Seit Einführung elektronischer Schlüssel, ist die Versagerquote defintiv gestiegen.
Zimmerschlüssel mit Tücken... 1
© iStock/Jan-Willem Kunnen

Hotelzimmerschlüssel sind ja so eine Sache für sich. Einer davon hat mich mal zur «Einbrecherin» gemacht! In Venedig musste ich tatsächlich die Türe aufbrechen, um nächtens ins Hotel zu gelangen. Gut, dass die Türe ziemlich lotterig war.
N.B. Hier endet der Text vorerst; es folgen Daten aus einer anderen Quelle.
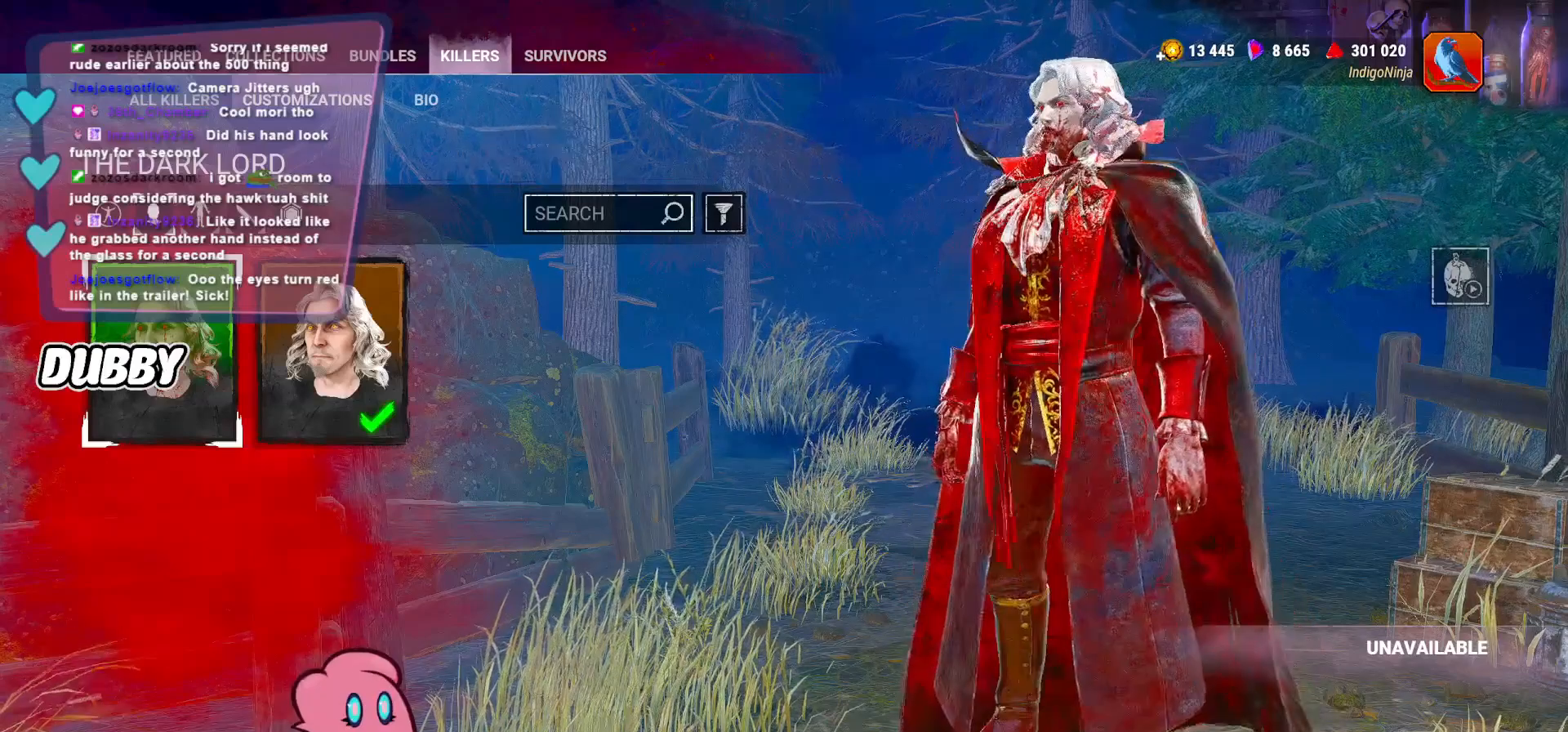
{"keys": [], "mouse": ["left"], "events": []}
Und der Nachtportier schlief nebenan den Schlaf des Gerechten…

Seither würde ich es vorziehen, stets den Zimmerschlüssel dabeizuhaben, aber entweder ist der Schlüssel riesig oder mit dem schweren Anhänger könnte man glatt jemanden erschlagen. So was schleppe ich nicht auch noch in meiner Handtasche mit! Praktischer sind die kreditkartengrossen «Plastikschlüssel», die man in einen Schlitz am Türschloss steckt, immer verbunden mit der Hoffung, dass das Lämpchen grün aufleuchtet.

In gewissen Häusern ist das allerdings reine Glückssache, denn der Magnetstreifen entmagnetisiert sich offenbar. Erst recht, wenn man die Karte in der Nähe eines Mobiltelefons aufbewahrt. Daher stand ich also morgens um zwei in einem Hamburger Hotel im Lift. Und der tat keinen Wank, weil er meine Karte nicht lesen konnte. Nur keine Panik! Die Lifttüre liess sich ohne Probleme wieder öffnen und der Nachtportier schlief auch nicht. Glück gehabt!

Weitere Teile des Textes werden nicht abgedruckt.